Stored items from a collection
────────
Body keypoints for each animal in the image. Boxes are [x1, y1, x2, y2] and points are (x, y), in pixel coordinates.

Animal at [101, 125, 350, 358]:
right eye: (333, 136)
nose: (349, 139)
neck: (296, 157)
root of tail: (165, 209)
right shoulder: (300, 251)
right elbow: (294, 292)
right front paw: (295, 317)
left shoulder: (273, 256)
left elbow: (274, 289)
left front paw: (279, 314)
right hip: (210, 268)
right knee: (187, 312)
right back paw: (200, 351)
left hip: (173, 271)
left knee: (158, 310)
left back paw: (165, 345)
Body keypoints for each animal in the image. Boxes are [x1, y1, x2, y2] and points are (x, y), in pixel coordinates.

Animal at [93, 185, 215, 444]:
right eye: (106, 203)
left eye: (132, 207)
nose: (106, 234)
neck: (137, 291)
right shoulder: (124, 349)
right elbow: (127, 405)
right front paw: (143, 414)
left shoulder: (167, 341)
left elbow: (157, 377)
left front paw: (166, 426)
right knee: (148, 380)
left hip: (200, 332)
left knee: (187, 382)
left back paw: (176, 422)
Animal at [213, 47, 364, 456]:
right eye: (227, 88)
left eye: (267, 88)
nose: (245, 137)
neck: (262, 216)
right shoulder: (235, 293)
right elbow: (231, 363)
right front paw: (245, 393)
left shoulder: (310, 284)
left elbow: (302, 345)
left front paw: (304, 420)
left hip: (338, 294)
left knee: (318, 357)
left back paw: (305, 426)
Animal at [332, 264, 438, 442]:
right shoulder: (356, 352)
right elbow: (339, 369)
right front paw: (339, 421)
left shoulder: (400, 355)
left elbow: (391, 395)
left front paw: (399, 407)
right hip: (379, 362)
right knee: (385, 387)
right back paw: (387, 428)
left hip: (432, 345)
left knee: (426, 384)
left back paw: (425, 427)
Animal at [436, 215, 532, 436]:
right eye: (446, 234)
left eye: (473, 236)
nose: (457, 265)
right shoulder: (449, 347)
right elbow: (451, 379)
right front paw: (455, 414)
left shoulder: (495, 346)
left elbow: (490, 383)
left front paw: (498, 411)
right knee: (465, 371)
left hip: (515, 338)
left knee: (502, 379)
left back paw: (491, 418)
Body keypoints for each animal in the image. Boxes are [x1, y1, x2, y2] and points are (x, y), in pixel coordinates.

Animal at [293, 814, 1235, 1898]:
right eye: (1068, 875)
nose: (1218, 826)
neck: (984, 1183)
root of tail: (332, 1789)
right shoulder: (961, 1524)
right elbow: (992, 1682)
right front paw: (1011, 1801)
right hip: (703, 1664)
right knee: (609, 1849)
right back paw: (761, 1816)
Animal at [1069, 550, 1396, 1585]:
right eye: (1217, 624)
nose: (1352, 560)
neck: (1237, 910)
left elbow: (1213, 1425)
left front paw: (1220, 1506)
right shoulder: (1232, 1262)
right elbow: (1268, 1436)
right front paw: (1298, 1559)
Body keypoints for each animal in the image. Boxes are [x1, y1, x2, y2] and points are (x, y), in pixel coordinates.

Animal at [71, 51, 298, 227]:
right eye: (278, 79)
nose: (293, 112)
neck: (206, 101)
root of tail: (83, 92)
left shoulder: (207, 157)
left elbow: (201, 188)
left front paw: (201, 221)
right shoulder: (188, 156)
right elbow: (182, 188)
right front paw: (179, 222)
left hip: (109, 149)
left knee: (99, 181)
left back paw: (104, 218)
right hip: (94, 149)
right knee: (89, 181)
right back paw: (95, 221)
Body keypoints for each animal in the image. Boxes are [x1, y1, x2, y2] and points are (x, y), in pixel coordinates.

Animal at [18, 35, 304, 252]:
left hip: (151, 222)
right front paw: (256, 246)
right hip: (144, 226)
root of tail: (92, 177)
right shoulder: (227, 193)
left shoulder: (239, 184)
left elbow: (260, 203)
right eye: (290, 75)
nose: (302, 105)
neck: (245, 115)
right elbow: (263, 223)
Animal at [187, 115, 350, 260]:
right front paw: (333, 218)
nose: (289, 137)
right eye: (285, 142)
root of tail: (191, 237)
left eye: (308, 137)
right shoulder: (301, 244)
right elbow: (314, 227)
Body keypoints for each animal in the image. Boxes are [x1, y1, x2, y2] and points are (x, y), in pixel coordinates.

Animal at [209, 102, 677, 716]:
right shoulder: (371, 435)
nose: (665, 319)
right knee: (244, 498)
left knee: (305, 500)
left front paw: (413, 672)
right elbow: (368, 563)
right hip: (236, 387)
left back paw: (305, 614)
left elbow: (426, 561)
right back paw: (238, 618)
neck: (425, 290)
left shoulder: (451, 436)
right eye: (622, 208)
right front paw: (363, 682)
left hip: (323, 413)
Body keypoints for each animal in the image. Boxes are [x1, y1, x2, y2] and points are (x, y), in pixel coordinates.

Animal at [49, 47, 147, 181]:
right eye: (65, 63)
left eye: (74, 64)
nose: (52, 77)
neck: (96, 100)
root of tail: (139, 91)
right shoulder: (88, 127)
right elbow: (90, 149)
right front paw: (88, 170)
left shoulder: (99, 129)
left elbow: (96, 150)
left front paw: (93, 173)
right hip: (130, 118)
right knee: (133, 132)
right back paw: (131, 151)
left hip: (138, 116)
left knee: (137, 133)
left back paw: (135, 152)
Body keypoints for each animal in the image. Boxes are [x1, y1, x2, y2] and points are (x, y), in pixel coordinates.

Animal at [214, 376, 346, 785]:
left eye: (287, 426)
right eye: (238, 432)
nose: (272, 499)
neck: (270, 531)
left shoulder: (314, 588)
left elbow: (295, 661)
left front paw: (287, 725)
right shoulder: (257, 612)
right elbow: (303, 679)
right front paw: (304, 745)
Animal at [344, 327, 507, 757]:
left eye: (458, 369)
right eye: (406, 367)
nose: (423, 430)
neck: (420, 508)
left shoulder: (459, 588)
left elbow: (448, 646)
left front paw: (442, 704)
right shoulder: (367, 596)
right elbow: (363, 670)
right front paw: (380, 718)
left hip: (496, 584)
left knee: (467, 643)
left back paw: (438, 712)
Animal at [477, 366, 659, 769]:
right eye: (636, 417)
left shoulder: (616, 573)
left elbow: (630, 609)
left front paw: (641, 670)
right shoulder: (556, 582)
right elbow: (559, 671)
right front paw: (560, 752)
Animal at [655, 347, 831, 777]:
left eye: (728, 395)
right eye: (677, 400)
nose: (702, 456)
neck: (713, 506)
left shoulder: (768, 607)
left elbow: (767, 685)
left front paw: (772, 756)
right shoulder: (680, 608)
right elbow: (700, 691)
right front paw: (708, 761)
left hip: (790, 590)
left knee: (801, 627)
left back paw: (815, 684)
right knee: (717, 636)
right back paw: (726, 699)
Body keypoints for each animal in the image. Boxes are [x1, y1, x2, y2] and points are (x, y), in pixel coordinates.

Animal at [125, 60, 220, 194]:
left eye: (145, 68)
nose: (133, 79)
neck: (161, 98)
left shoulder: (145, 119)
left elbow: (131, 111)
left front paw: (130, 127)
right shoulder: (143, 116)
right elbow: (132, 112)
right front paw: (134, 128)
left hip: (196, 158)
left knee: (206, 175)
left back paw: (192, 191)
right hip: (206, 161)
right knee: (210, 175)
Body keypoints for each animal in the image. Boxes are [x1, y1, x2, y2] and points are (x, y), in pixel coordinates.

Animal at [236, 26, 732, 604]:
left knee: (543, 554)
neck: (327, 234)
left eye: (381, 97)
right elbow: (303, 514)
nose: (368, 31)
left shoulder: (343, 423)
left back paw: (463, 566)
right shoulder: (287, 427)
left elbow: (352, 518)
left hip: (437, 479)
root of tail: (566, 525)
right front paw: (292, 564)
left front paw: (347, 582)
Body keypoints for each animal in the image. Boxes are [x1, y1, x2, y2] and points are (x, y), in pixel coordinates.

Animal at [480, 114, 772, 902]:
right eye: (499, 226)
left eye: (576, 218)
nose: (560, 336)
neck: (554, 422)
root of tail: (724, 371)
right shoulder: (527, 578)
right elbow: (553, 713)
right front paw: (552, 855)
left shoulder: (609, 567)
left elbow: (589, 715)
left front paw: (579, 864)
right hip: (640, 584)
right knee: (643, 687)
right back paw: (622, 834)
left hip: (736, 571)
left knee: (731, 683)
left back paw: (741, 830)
────────
__TASK BRIEF__:
Return the lines of the records that include the string "tail".

__REPLY__:
root of tail: (165, 209)
root of tail: (332, 1789)
root of tail: (83, 92)
root of tail: (92, 177)
root of tail: (191, 237)
root of tail: (139, 91)
root of tail: (566, 525)
root of tail: (724, 371)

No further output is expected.